Высеченная унтер-офицерская вдова приподымает юбки и сует свой покалеченный зад под нос Хлестакову. Гибнер оперирует разбитый нос Добчинского прямо в помещении столовой: вырывая куски из пораненного места и предъявляя их присутствующим широким жестом хирурга-профессионала. Марья Андреевна выныривает к Хлестакову в наряде хохлушки в красных сапожках и демонстрирует акробатическую «произвольную программу» с лентой. Окончив «сцену вранья», Хлестаков выблевывает весь свой даровой ужин на грудь Городничего, отчего тот сияет от счастья. Осип спит в номере с кухаркой-прислугой, которая встает с постели и тут же принимается за уборку.
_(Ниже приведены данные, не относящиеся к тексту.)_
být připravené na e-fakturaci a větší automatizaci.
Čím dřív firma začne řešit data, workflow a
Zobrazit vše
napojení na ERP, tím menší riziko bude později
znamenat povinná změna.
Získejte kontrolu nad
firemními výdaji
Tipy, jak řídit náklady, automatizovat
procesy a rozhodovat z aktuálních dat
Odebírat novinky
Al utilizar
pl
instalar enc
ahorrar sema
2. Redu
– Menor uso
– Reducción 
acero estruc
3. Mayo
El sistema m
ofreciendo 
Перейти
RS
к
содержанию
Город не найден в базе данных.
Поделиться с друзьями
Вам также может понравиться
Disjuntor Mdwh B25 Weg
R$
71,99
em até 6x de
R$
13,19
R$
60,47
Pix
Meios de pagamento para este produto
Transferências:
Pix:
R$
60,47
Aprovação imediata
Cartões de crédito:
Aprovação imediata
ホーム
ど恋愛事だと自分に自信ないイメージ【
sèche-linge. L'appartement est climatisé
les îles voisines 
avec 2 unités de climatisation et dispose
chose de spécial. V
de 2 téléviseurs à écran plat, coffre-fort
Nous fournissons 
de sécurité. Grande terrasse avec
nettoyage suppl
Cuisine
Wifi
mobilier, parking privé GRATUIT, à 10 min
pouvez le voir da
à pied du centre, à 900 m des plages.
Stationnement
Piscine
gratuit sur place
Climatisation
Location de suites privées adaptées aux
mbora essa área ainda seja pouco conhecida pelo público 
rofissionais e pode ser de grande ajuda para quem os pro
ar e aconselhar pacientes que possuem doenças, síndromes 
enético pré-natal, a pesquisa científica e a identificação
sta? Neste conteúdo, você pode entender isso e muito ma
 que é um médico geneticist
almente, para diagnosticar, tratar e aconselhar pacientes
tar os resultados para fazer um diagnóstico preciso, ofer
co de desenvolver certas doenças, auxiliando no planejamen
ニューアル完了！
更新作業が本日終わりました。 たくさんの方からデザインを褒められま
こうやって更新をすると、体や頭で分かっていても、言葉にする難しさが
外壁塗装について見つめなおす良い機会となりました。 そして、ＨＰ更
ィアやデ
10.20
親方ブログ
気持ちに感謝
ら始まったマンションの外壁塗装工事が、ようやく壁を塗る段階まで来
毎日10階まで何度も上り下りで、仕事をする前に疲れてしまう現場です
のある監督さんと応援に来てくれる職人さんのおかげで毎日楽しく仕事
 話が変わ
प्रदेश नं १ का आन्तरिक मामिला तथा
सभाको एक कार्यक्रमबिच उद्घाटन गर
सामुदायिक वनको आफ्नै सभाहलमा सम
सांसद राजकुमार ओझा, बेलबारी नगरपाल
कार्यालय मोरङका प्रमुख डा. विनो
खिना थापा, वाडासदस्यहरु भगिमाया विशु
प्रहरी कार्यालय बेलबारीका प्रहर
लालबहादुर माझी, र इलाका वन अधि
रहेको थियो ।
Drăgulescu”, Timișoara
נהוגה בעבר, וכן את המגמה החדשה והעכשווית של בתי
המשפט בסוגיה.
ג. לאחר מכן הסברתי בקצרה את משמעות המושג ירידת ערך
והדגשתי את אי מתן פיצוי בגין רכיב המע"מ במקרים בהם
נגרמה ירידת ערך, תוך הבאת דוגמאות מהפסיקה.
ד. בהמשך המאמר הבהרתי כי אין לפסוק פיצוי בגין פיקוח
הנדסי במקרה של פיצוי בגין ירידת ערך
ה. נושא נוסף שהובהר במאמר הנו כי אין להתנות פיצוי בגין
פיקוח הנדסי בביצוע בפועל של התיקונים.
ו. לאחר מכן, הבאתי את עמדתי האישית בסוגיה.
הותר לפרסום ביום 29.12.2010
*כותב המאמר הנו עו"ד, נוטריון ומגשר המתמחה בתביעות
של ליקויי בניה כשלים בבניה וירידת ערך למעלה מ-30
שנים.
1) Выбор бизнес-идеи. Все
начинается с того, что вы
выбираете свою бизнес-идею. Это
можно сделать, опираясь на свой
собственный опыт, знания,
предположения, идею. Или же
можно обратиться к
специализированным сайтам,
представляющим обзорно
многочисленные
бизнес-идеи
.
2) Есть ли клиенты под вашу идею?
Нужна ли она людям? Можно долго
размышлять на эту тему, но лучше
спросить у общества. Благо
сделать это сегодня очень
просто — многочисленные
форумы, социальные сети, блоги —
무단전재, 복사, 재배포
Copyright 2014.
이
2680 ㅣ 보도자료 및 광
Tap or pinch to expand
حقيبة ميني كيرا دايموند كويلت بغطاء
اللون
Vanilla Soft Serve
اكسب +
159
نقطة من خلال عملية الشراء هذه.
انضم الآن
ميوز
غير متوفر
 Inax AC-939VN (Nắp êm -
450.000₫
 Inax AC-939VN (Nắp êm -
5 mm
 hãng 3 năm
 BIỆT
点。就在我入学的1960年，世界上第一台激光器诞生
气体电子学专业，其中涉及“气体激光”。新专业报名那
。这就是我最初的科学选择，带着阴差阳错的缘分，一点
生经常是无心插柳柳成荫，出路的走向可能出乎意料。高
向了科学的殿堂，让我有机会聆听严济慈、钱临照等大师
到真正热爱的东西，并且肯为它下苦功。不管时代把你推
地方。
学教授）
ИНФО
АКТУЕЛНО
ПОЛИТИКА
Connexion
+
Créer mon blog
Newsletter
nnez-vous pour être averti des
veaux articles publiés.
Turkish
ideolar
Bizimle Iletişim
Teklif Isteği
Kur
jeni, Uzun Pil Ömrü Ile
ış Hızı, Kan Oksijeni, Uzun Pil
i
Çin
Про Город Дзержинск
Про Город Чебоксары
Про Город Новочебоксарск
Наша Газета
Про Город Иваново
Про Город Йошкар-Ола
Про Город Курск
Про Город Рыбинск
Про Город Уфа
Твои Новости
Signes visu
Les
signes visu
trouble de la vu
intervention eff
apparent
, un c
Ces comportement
И все, конечно, поют: «Вечерний звон» и «На том же месте в тот же час», «Раз-два, люблю тебя» и «Славное море, священный Байкал». На ломаном русском, но очень душевно, словно бы твердо знают, что в России «песня строить и жить помогает»!
Спектакль Маттиаса Лангхоффа безжалостен и бесчеловечен — он легко рифмуется с идеями Всеволода Мейерхольда, чей «Ревизор» 1926 года, по режиссерскому замыслу, заколачивал в крепкий гроб толстозадую царскую Россию. Никого не жалко, ничто не вызывает сочувствия. Брутальный карнавал, где площадные паяцы сжигают чучело прошлого, изображая гиперболические пороки. Так, чтобы всем был виден широкий жест отказа от тяжелого наследия советизма. Сатира итальянского «Ревизора» — злая, ядовитая и душная, смех без улыбки, без тени сожаления. Присоединимся мы к нему или нет? Достаточно ли прошло времени для того, чтобы с легкостью необыкновенной отказаться от прошлого, выглядящего даже на сторонний взгляд так позорно?